When it comes to computers, it seems like the only thing that matters is speed. The more the better, in general, and the same applies to peripherals. We want the fastest network adapters, the fastest video card, and the fastest printer. So why in the world would anyone intentionally build a really slow inkjet printer? For art, of course.

At least that’s the story [HomoFaciens] tells us in the video below.
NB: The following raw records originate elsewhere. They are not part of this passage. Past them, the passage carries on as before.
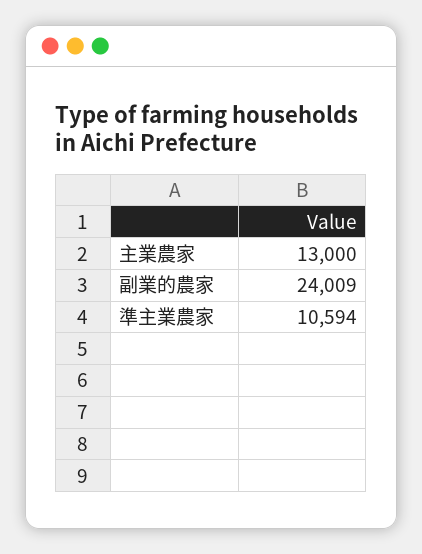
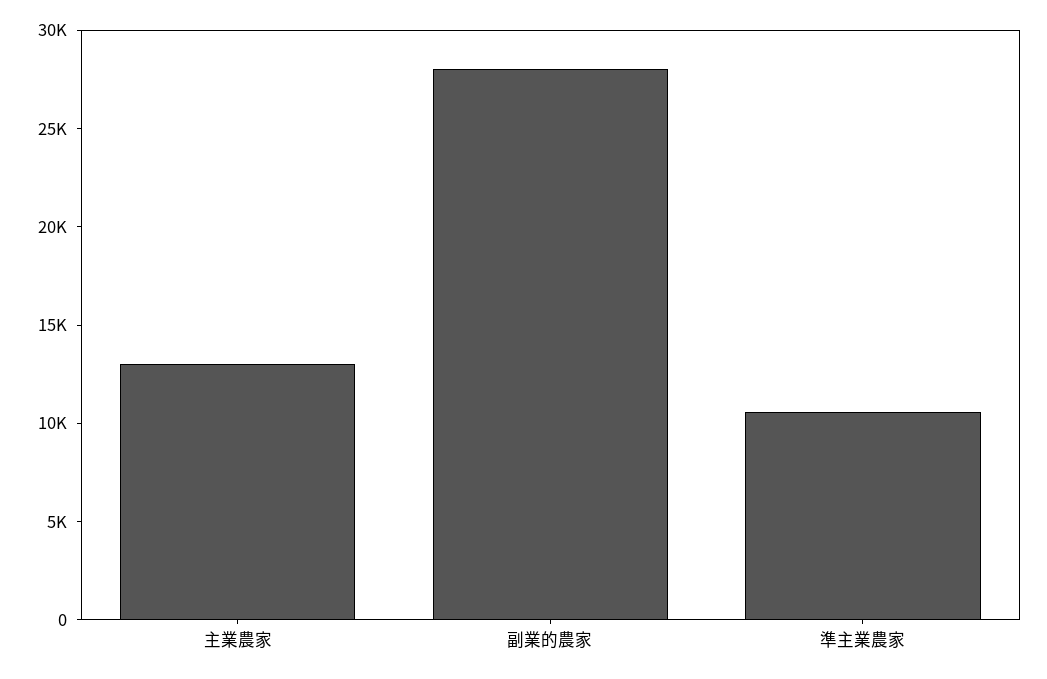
  {
    "主業農家": 13000,
-   "副業的農家": 24009,
+   "副業的農家": 28000,
    "準主業農家": 10594
  }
His efforts are in support of a friend’s art project, which seeks to print slowly but continuously on a roll of paper. [HomoFaciens]’s printer is based on an H-P C6602 inkjet cartridge, one of those high-priced consumables that make buying a new printer more attractive than replacing them once depleted. After figuring out how to drive the printhead — 5 to 6 μs pulses of 18 volts through a ULN2803 Darlington array driver chip seemed to do the trick — he mounted everything to the gantry of an old 3D printer. It’s interesting to watch the images slowly being built up — something that printers usually hide from prying eyes — and to see how the DPI count of the printer can be increased by interlacing each printed line.

Near the end of the video, we get a glimpse of his “tattoo gun printer”, which reminded us of all the other cool things he’s done over the years. From a CNC machine made from paperclips and cardboard to an encoder made from a wheel of resistors, [HomoFaciens] has some interesting designs that you really should check out.